Review of 3 Godfathers

3 Godfathers (1948)
10/10
Great Ford Western
23 December 2006
I just watched this on TCM didn't even know that it was coming on and glad I did.

This is the first time I ever saw this film all the way through, before I've only caught snippets of it here and there as I flipped through the channels.

I have to honestly say run don't walk down to your nearest video retailer and get the DVD. There is really nothing not to like about this film, and its even got a tie in to Christmas! Directed by John Ford as a remake of his silent film "The Marked Men" (1919) which had already been made twice before the 1919 version, lol. It was also John Ford's first Technicolor film and its somewhat unique in that it actually doesn't use Monument Valley as its location.

It stars a lot of Ford's stable of actors, John Wayne, Harry Carry Jr., Ward Bond, Hank Worden, Ben Johnson, and actor Pedro Armendáriz who is just great in the role of one of the title's godfathers, Wayne & Carry Jr. being the others.

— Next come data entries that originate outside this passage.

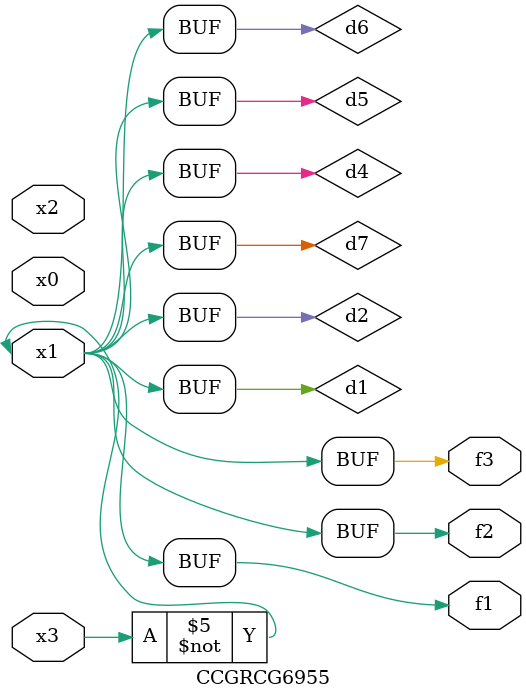
<source format=v>
module CCGRCG6955(
	input x0, x1, x2, x3,
	output f1, f2, f3
);

	wire d1, d2, d3, d4, d5, d6, d7;

	not (d1, x3);
	buf (d2, x1);
	xnor (d3, d1, d2);
	nor (d4, d1);
	buf (d5, d1, d2);
	buf (d6, d4, d5);
	nand (d7, d4);
	assign f1 = d6;
	assign f2 = d7;
	assign f3 = d6;
endmodule

</source>
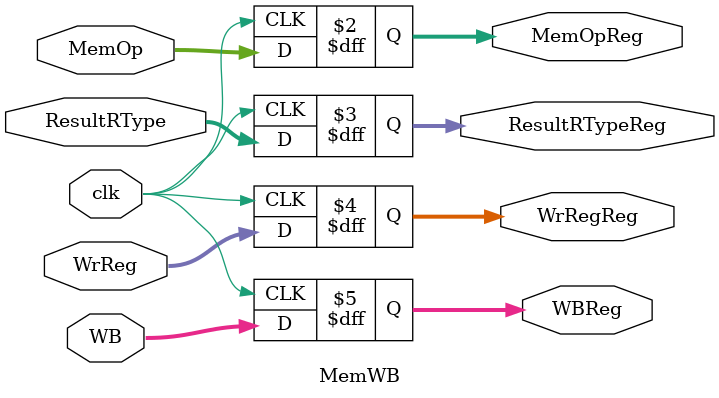
<source format=v>
`timescale 1ns / 1ps
module MemWB(
MemOp,
ResultRType,
WrReg,
WB,
MemOpReg,
ResultRTypeReg,
WrRegReg,
WBReg,
clk
    );

input [31:0] MemOp,ResultRType;
input [4:0] WrReg;
input [1:0] WB;
input clk;

output [31:0] MemOpReg,ResultRTypeReg;
output [4:0] WrRegReg;
output [1:0] WBReg;

reg [31:0] MemOpReg,ResultRTypeReg;
reg [4:0] WrRegReg;
reg [1:0] WBReg;
//assign WBReg = WB;

always @ (posedge clk)
begin
	MemOpReg <= MemOp;
	ResultRTypeReg <= ResultRType;
	WrRegReg <= WrReg;
	WBReg <= WB;
end




endmodule

</source>
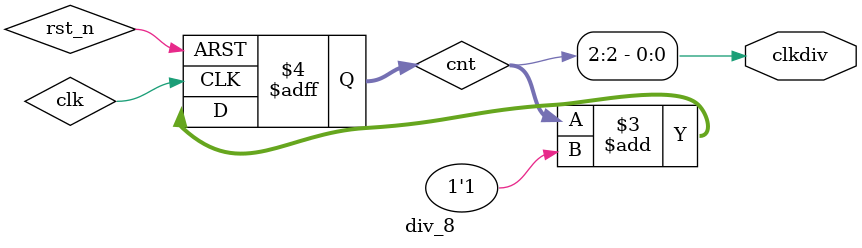
<source format=v>

module div_8(clkdiv);

output clkdiv;

reg [2:0] cnt;

always@(posedge clk or negedge rst_n)
begin	
	if(!rst_n) cnt <= 3'd0;
	else cnt <= cnt + 1'b1;
end	

assign clkdiv = cnt[2];

endmodule
</source>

This film is now up there with "The Searchers" as my favorite Ford film. It doesn't have that "knock you over the head civics lesson" sermonizing that a lot of Fords films have, its got a little bit of schmaltz and melodrama in very small dollops that you can swallow & which is OK.

But don't get this expecting showdown gunfights, there aren't any, and the film still works.

Basically the story line: Three men ride into the town of New Jersusalem, Arizona to rob its bank. In the process Carry Jr. is wounded in the shoulder and looses his horse as they ride out of town into the desert, pursued by Sheriff Sweet (Bond) and posse members that include actors Worden and Johnson.

Sweet shoots the gangs water bag, that they don't discover until they are way out in the desert so they have to make for water. Sweet knows this and hops a train with the posse to the nearest water tank.

The gang foiled in their quest for water must make for another water hole to the north there they become the "three godfathers" of the title, I wont give any more away.

This film definitely had to have made an impression on Leone. Two things stood out for me, the first is the whole film is composed of some of the best scenery I've in a Western, scenery that will recall to you vividly Tuco & Blondie in the desert, this was shot in Death Valley, Lone Pine and the Mojave Desert, all fantastic locations, it will remind you also of Yellow Sky (too bad that film wasn't shot in color). The film takes place almost all in the desert. Its like GBU in that it becomes more than just a Western, you'll see what I mean.

The second thing that stood out is the great performance of Pedro Armendáriz what a great Mexican Actor who should have been a main character in a lot of Westerns, whats up with that, not only will he remind you a bit of a "nice" Tuco but it even looks like he's wearing Tuco's hat (the one he gets from the gunsmith), or vice versa lol.

The town sets are again spot on, and there is some great steam locomotive footage, all in all a beautiful and enjoyable film.